The World Happiness Report, now in its 10th year, is based on people’s own assessment of their happiness, as well as economic and social data.
It assigns a happiness score on a scale of zero to 10, based on an average of data over a three-year period. This latest edition was completed before the Russian invasion of Ukraine.
Northern Europeans once again dominated the top spots — with the Danes second behind the Finns, followed by the Icelandic, the Swiss and the Dutch.
The United States rose three places to 16th, one ahead of Britain, while France climbed to 20th, its highest ranking yet.
As well as a personal sense of wellbeing, based on Gallup polls in each country, the happiness score takes account of GDP, social support, personal freedom and levels of corruption.
This year the authors also used data from social media to compare people’s emotions before and after the Covid-19 pandemic. They found “strong increases in anxiety and sadness” in 18 countries but a fall in feelings of anger.

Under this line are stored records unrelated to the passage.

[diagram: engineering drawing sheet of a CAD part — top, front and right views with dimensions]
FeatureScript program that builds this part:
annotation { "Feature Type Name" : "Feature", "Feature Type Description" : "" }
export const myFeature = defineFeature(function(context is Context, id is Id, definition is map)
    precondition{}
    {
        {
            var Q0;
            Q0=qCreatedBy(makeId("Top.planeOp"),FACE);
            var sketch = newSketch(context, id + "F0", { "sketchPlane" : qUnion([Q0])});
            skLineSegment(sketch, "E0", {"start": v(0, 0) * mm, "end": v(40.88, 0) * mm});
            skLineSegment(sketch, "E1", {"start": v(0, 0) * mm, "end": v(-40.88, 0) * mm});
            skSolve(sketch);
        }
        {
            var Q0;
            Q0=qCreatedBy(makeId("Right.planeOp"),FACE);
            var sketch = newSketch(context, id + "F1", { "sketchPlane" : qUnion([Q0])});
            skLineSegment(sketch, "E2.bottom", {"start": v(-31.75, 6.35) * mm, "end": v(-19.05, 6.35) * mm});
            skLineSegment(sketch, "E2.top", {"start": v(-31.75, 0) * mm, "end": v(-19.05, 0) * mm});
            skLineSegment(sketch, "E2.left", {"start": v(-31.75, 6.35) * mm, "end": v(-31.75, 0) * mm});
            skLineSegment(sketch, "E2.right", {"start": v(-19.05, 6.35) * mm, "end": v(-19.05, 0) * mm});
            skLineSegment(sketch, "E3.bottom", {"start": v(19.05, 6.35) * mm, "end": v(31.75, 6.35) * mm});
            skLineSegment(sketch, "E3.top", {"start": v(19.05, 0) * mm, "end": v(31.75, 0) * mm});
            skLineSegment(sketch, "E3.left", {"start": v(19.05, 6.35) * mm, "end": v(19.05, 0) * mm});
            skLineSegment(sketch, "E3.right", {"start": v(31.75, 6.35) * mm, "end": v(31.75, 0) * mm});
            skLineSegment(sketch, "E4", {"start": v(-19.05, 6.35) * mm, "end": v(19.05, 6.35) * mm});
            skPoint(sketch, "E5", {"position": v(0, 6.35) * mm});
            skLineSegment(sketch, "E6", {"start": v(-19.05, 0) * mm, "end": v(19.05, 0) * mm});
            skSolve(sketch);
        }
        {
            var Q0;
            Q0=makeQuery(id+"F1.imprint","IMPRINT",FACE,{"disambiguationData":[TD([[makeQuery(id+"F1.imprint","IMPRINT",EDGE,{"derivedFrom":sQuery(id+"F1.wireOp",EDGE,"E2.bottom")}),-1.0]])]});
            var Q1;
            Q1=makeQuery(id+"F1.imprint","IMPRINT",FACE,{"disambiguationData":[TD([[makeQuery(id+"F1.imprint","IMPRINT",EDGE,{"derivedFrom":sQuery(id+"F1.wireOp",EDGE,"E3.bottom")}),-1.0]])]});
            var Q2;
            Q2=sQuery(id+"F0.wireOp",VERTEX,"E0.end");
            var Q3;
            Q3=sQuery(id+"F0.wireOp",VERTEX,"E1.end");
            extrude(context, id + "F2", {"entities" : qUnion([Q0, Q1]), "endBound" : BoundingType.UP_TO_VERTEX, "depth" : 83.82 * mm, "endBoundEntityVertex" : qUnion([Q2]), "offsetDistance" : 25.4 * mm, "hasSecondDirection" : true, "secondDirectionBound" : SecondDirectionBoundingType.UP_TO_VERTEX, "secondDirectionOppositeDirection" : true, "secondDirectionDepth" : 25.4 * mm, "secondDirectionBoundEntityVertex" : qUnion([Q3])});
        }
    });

“The lesson of the World Happiness Report over the years is that social support, generosity to one another and honesty in government are crucial for wellbeing,” report co-author Jeffrey Sachs wrote.
“World leaders should take heed.”
The report raised some eyebrows when it first placed Finland at the top of its listings in 2018.
Many of the Nordic country’s 5.5 million people describe themselves as taciturn and prone to melancholy and admit to eyeing public displays of joyfulness with suspicion.
But the country of vast forests and lakes is also known for its well-functioning public services, ubiquitous saunas, widespread trust in authority and low levels of crime and inequality.